Without the pictures, give every record again exactly.

(Items from a data source)
○ ○ ○ ○ ○
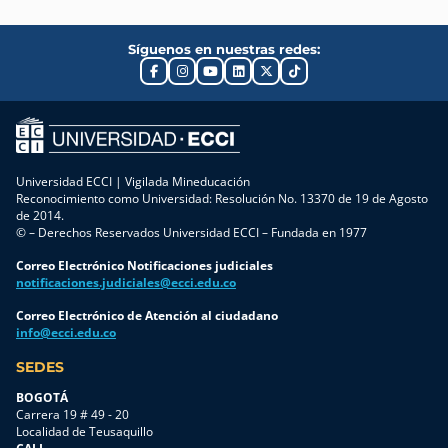
Síguenos en nuestras redes:
Universidad ECCI | Vigilada Mineducación
Reconocimiento como Universidad: Resolución No. 13370 de 19 de Agosto
de 2014.
© – Derechos Reservados Universidad ECCI – Fundada en 1977
Correo Electrónico Notificaciones judiciales
notificaciones.judiciales@ecci.edu.co
Correo Electrónico de Atención al ciudadano
info@ecci.edu.co
SEDES
BOGOTÁ
Carrera 19 # 49 - 20
Localidad de Teusaquillo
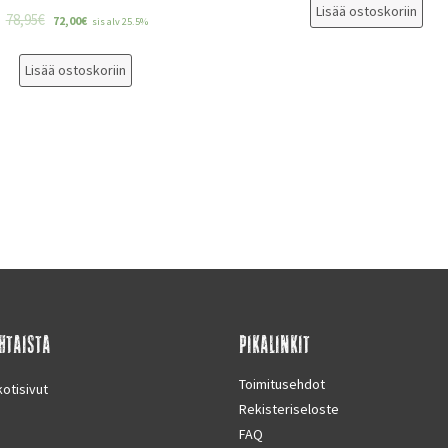
Lisää ostoskoriin
78,95
€
72,00
€
sis alv 25.5%
Lisää ostoskoriin
HTAISTA
PIKALINKIT
Toimitusehdot
otisivut
Rekisteriseloste
FAQ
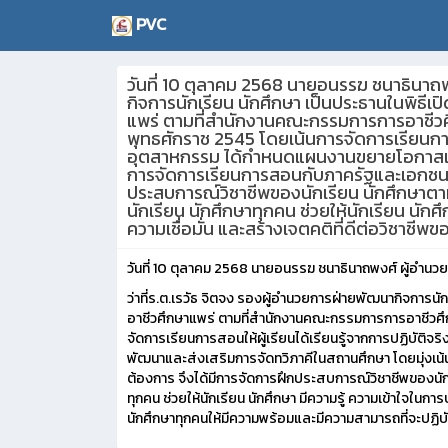
PVC
วันที่ 10 ตุลาคม 2568 นายอนรรฆ ชนาธินาถพ
กิจการนักเรียน นักศึกษา เป็นประธานในพิธีเ
แพร่ ตามที่สำนักงานคณะกรรมการการอาชีวศึก
พุทธศักราช 2545 โดยเน้นการจัดการเรียนกา
อุตสาหกรรม ได้กำหนดแผนงานขยายโอกาสและพ
การจัดการเรียนการสอนกับภาครัฐและเอกชน เพื
ประสบการณ์วิชาชีพของนักเรียน นักศึกษาตา
นักเรียน นักศึกษาทุกคน ช่วยให้นักเรียน น
ความเชื่อมั่น และสร้างเจตคติที่ดีต่อวิชาชีพ
วันที่ 10 ตุลาคม 2568 นายอนรรฆ ชนาธินาถพงศ์ ผู้อำนว
ว่าที่ร.ต.เรวัธ จิตจง รองผู้อำนวยการฝ่ายพัฒนากิจการนั
อาชีวศึกษาแพร่ ตามที่สำนักงานคณะกรรมการการอาชีวศึกษ
จัดการเรียนการสอนให้ผู้เรียนได้เรียนรู้จากการปฏิ
พัฒนาและส่งเสริมการจัดทวิภาคีในสถานศึกษา โดยมุ่งเน้
ต้องการ จึงได้มีการจัดการฝึกประสบการณ์วิชาชีพของนัก
ทุกคน ช่วยให้นักเรียน นักศึกษา มีความรู้ ความเข้าใจใ
นักศึกษาทุกคนให้มีความพร้อมและมีความสามารถที่จะปฏิบัติ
○ ○ ○ ○ ○
Task result:
Síguenos en nuestras redes:
Universidad ECCI | Vigilada Mineducación
Reconocimiento como Universidad: Resolución No. 13370 de 19 de Agosto
de 2014.
© – Derechos Reservados Universidad ECCI – Fundada en 1977
Correo Electrónico Notificaciones judiciales
notificaciones.judiciales@ecci.edu.co
Correo Electrónico de Atención al ciudadano
info@ecci.edu.co
SEDES
BOGOTÁ
Carrera 19 # 49 - 20
Localidad de Teusaquillo
Lisää ostoskoriin
78,95
€
72,00
€
sis alv 25.5%
Lisää ostoskoriin
HTAISTA
PIKALINKIT
Toimitusehdot
otisivut
Rekisteriseloste
FAQ
PVC
วันที่ 10 ตุลาคม 2568 นายอนรรฆ ชนาธินาถพ
กิจการนักเรียน นักศึกษา เป็นประธานในพิธีเ
แพร่ ตามที่สำนักงานคณะกรรมการการอาชีวศึก
พุทธศักราช 2545 โดยเน้นการจัดการเรียนกา
อุตสาหกรรม ได้กำหนดแผนงานขยายโอกาสและพ
การจัดการเรียนการสอนกับภาครัฐและเอกชน เพื
ประสบการณ์วิชาชีพของนักเรียน นักศึกษาตา
นักเรียน นักศึกษาทุกคน ช่วยให้นักเรียน น
ความเชื่อมั่น และสร้างเจตคติที่ดีต่อวิชาชีพ
วันที่ 10 ตุลาคม 2568 นายอนรรฆ ชนาธินาถพงศ์ ผู้อำนว
ว่าที่ร.ต.เรวัธ จิตจง รองผู้อำนวยการฝ่ายพัฒนากิจการนั
อาชีวศึกษาแพร่ ตามที่สำนักงานคณะกรรมการการอาชีวศึกษ
จัดการเรียนการสอนให้ผู้เรียนได้เรียนรู้จากการปฏิ
พัฒนาและส่งเสริมการจัดทวิภาคีในสถานศึกษา โดยมุ่งเน้
ต้องการ จึงได้มีการจัดการฝึกประสบการณ์วิชาชีพของนัก
ทุกคน ช่วยให้นักเรียน นักศึกษา มีความรู้ ความเข้าใจใ
นักศึกษาทุกคนให้มีความพร้อมและมีความสามารถที่จะปฏิบัติ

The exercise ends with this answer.